Quelle est la situation aux frontières extérieures de l’Europe?

Les opérations de Frontex se concentrent essentiellement sur deux aspects: la criminalité transfrontalière (trafic de drogue ou d’armes, traite d’êtres humains) et la gestion des personnes souhaitant déposer une demande d’asile en Europe.

En 2014 et 2015, l’effectif des requérant-es d’asile a triplé dans l’espace Schengen par rapport aux années précédentes. Beaucoup fuyaient notamment les guerres en Syrie et en Afghanistan. Mais depuis, le nombre de personnes en quête de protection aux frontières européennes est revenu au niveau des années 2010, d’après les chiffres de l’Agence des Nations Unies pour les réfugiés (UNHCRLien externe). Une tendance qui se reflète également en Suisse.

Cette diminution des demandes d’asile s’explique en partie par la fermeture des frontières dans certains pays des Balkans, le renforcement des contrôles (entre autres grâce à Frontex) et la signature d’accords avec des États tiers comme la Libye ou la Turquie pour bloquer le transit des migrant-es. La pandémie a également gelé les déplacements internationaux durant presque deux ans.

Actuellement, le personnel de Frontex est déployé dans les pays jouxtant l’Ukraine, afin d’aider les autorités locales à contrôler les frontières et à gérer l’arrivée des personnes fuyant la guerre.

Qui conteste la participation de la Suisse à Frontex?
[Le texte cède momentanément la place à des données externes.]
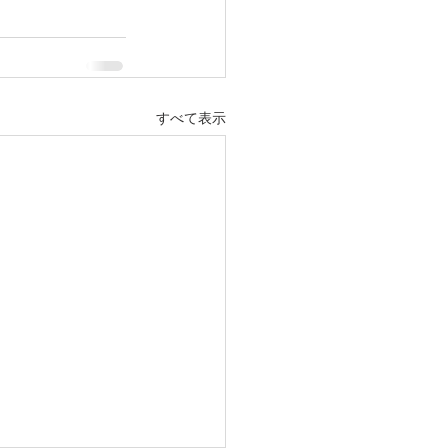
すべて表示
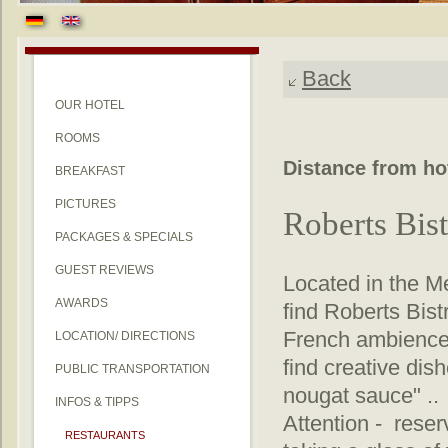
Back
OUR HOTEL
ROOMS
Distance from ho
BREAKFAST
PICTURES
Roberts Bis
PACKAGES & SPECIALS
GUEST REVIEWS
Located in the M
AWARDS
find Roberts Bist
French ambience,
LOCATION/ DIRECTIONS
find creative dis
PUBLIC TRANSPORTATION
nougat sauce" ..
INFOS & TIPPS
Attention - reser
RESTAURANTS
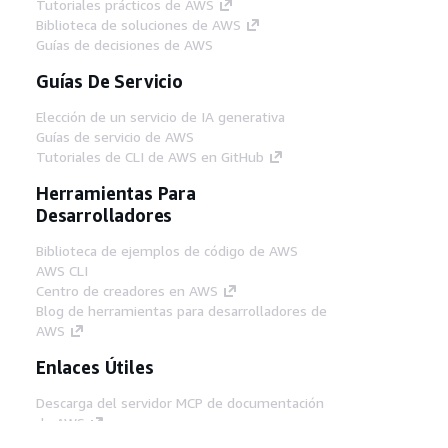
Tutoriales prácticos de AWS
Biblioteca de soluciones de AWS
Guías de decisiones de AWS
Guías De Servicio
Elección de un servicio de IA generativa
Guías de servicio de AWS
Tutoriales de CLI de AWS en GitHub
Herramientas Para
Desarrolladores
Biblioteca de ejemplos de código de AWS
AWS CLI
Centro de creadores en AWS
Blog de herramientas para desarrolladores de
AWS
Enlaces Útiles
Descarga del servidor MCP de documentación
de AWS
Inicio de sesión en la consola de AWS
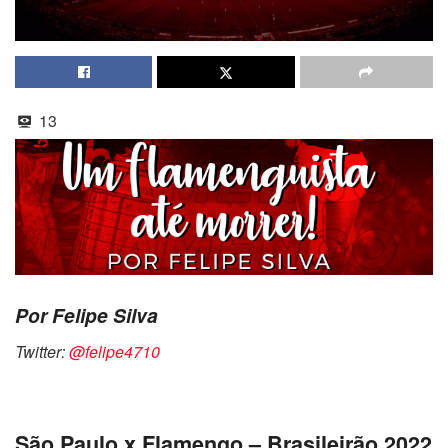
13
Por Felipe Silva
Twitter:
@felipe4710
São Paulo x Flamengo – Brasileirão 2022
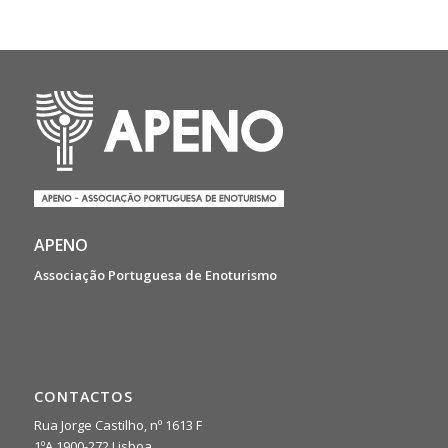
APENO
Associação Portuguesa de Enoturismo
CONTACTOS
Rua Jorge Castilho, nº 1613 F
1ºA 1900-272 Lisboa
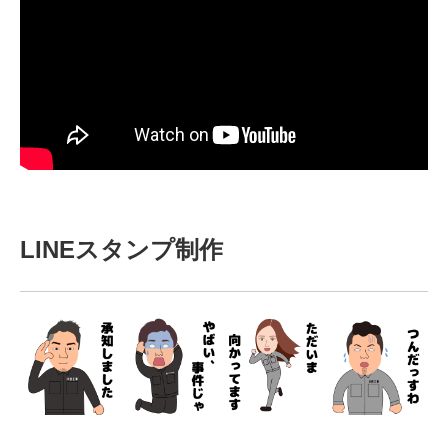
LINEスタンプ制作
Le référendumLien externe a été lancé par l’association Migrant Solidarity Network et des organisations de soutien aux migrant-es, avec l’appui du Parti socialiste (PS, gauche), du Parti écologiste (Verts, gauche) et des autres partis de gauche. Le comité ne veut pas que la Suisse soutienne Frontex, car il estime que l’agence symbolise une politique migratoire fondée sur l’isolement et la violence. Il critique une «militarisation des frontières» et une «criminalisation de la migration».

Les référendaires rappellent que plusieurs enquêtes sont en cours contre Frontex pour mise en danger de personnes migrantes et participation à des opérations de refoulement de requérant-es d’asile. Cette pratique viole la Convention de Genève relative au statut de réfugié, car les personnes repoussées à l’extérieur des frontières de Schengen sont ainsi empêchées d’y déposer une demande d’asile. Le Parlement européen a d’ailleurs gelé une partie du budget 2022 de Frontex, en exigeant que l’agence renforce la protection des droits fondamentaux et mette en place un mécanisme de signalement des incidents graves aux frontières.
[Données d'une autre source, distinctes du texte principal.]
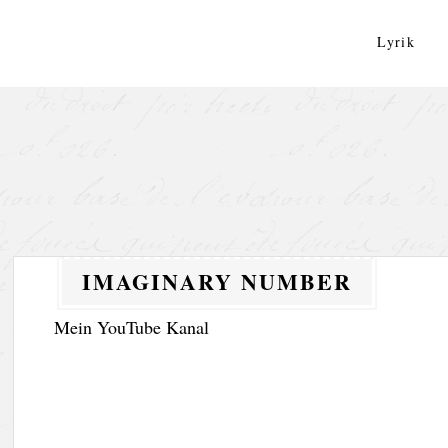
Zum
Inhalt
Lyrik
springen
IMAGINARY NUMBER
Mein YouTube Kanal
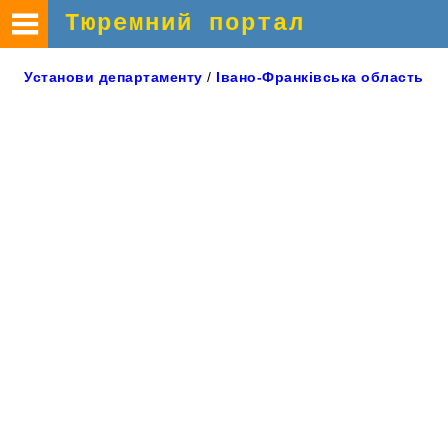
Тюремний портал
Установи
департаменту
/
Івано-Франківська
область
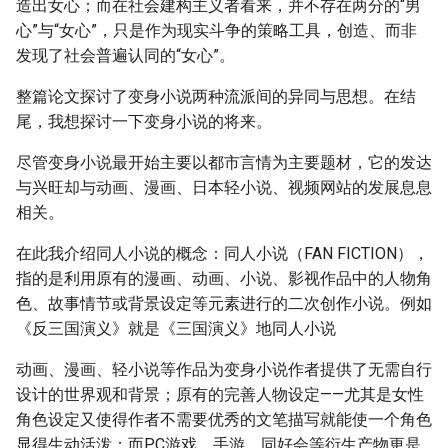
造出女心；而在社会建构主义者看来，并不存在两分的“男
心”与“女心”，只是作为现实斗争的策略工具，创造、而非
发现了社会普遍认同的“女心”。
整篇论文探讨了变身小说两种流派间的异同与思想。在结
尾，我想探讨一下变身小说的将来。
尽管变身小说最开始主要以都市言情为主要题材，它的发达
与兴旺却与动画、漫画、日本轻小说、视频网站的发展息息
相关。
在此我介绍同人小说的概念：同人小说（FAN FICTION），
指的是利用原有的漫画、动画、小说、影视作品中的人物角
色、故事情节或背景设定等元素进行的二次创作小说。例如
《反三国演义》就是《三国演义》地同人小说
动画、漫画、轻小说等作品为变身小说作者提供了无需自行
设计的世界观和背景；原有的完善人物设定——尤其是女性
角色设定又使得作者不需要优秀的文笔描写就能使一个角色
显得生动活泼；而PC游戏、手游、同好会等衍生产物更是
Le comité référendaire dénonce aussi les accords que l’UE a signés avec la Libye et la Turquie, car ils prévoient une forme d’externalisation de la gestion des réfugié-s souhaitant se rendre en Europe, les bloquant dans des pays tiers où leur sécurité n’est pas assurée. Il exige la mise en place de voies migratoires sûres.
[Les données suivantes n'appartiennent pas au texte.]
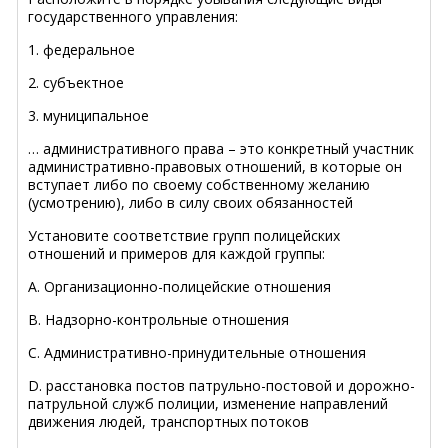
государственного управления:
1. федеральное
2. субъектное
3. муниципальное
… административного права – это конкретный участник
административно-правовых отношений, в которые он
вступает либо по своему собственному желанию
(усмотрению), либо в силу своих обязанностей
Установите соответствие групп полицейских
отношений и примеров для каждой группы:
A. Организационно-полицейские отношения
B. Надзорно-контрольные отношения
C. Административно-принудительные отношения
D. расстановка постов патрульно-постовой и дорожно-
патрульной служб полиции, изменение направлений
движения людей, транспортных потоков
Qui soutient le financement de Frontex?

Le gouvernement souhaite augmenter sa participation à l’agence européenne, car la surveillance des frontières extérieures profite aussi à la Suisse: les mouvements migratoires sont maîtrisés et la sécurité est renforcée. Le pays bénéficiera également de l’appui de Frontex pour le renvoi des personnes n’ayant pas obtenu l’asile.

Le gouvernement met en garde: en cas de «non» le 15 mai, la Suisse risque d’être exclue de l’espace Schengen. La liberté de voyager serait alors restreinte et l’ensemble de l’économie en souffrirait. De plus, en cas de refus, les relations déjà tendues avec l’UE pourraient encore empirer, avertit le Conseil fédéral.

Une majorité du Parlement soutient également le développement de Frontex: les Libéraux-Radicaux (PLR, droite libérale), le Centre et les Verts libéraux (PVL, centre) ont voté en faveur d’une participation accrue à l’agence. Ils ont rappelé qu’une bonne partie du trafic d’armes, de drogues et d’êtres humains pouvait ainsi être stoppée aux frontières extérieures. Les élu-es ont souligné qu’un renforcement de Frontex permettrait aussi d’améliorer la protection des droits fondamentaux des migrant-es.

Le parti le mieux représenté au Parlement, l’Union démocratique du centre (UDC, droite conservatrice), s’est montré divisé sur le sujet: certains membres sont farouchement opposés à Schengen et à la libre circulation des personnes, alors que d’autres soutiennent le principe d’une collaboration entre les États pour mieux contrôler les frontières extérieures de l’Europe.